### DATA BLOCK
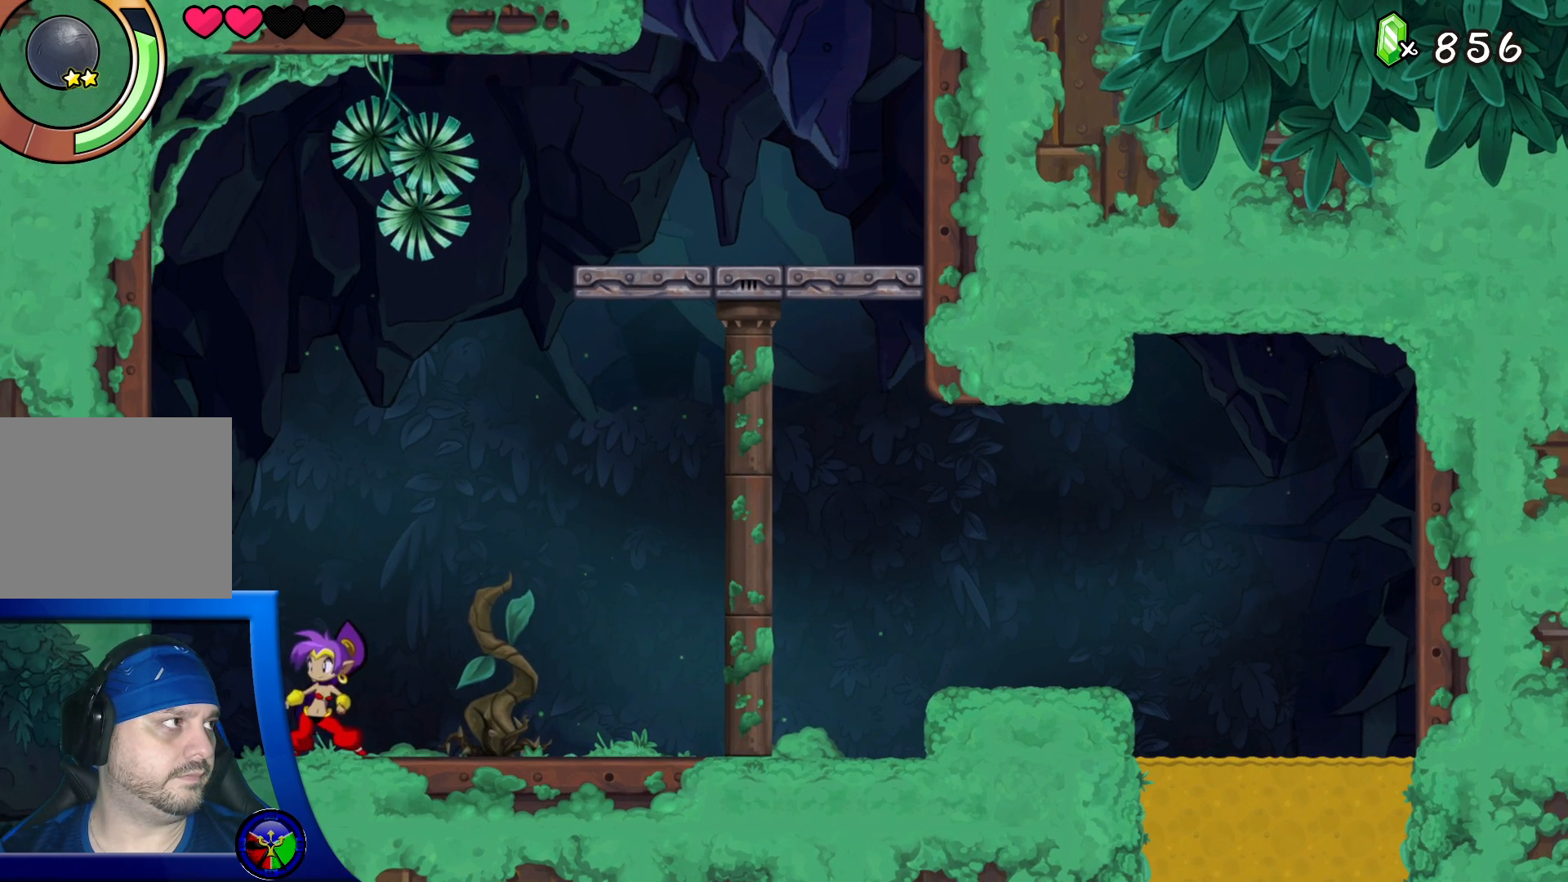
{"buttons": [], "left_stick": "right", "right_stick": "center", "events": [[50, "left_stick", "right"]]}
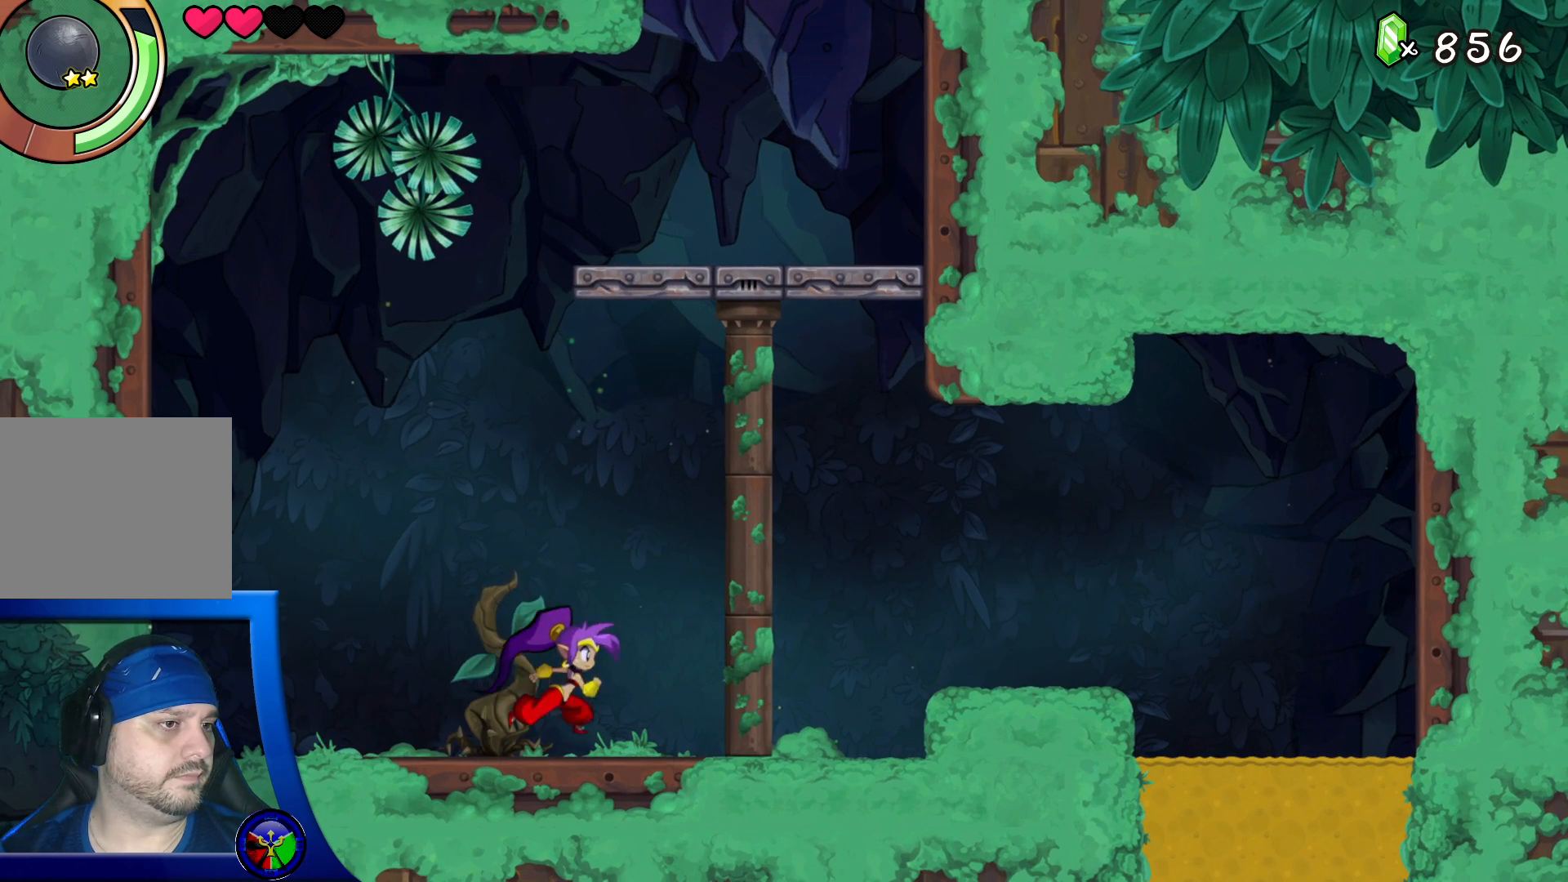
{"buttons": [], "left_stick": "right", "right_stick": "center", "events": [[333, "A", "down"], [500, "A", "up"]]}
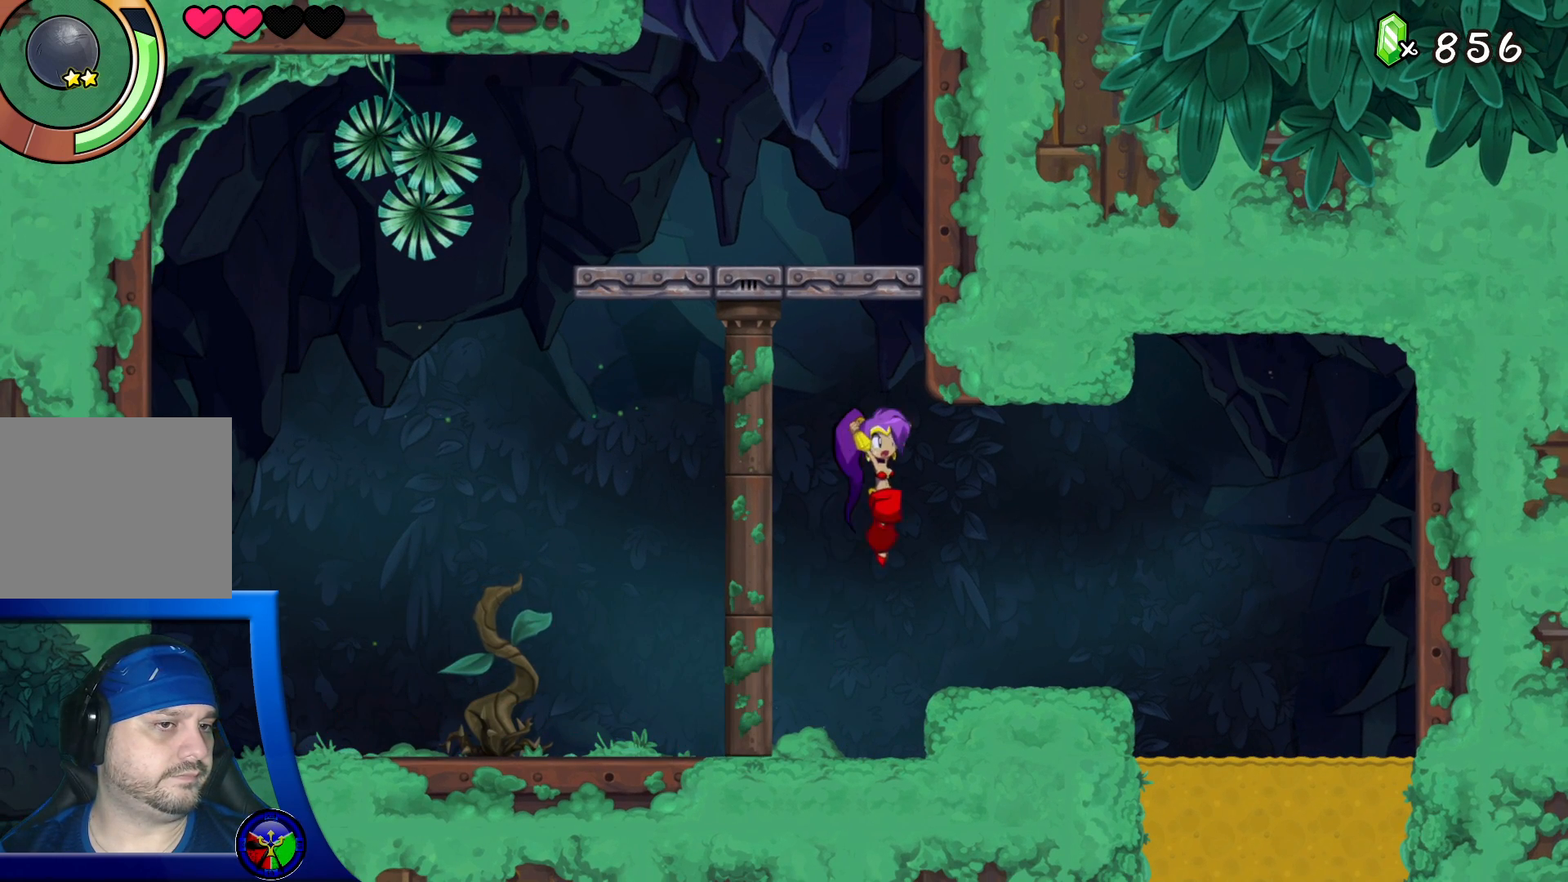
{"buttons": [], "left_stick": "right", "right_stick": "center", "events": []}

### WHAT IS REQUIRED
Please set down the whole listing above exactly and skip every picture.

### OUTPUT OF THE EXERCISE
{"buttons": [], "left_stick": "right", "right_stick": "center", "events": [[50, "left_stick", "right"]]}
{"buttons": [], "left_stick": "right", "right_stick": "center", "events": [[333, "A", "down"], [500, "A", "up"]]}
{"buttons": [], "left_stick": "right", "right_stick": "center", "events": []}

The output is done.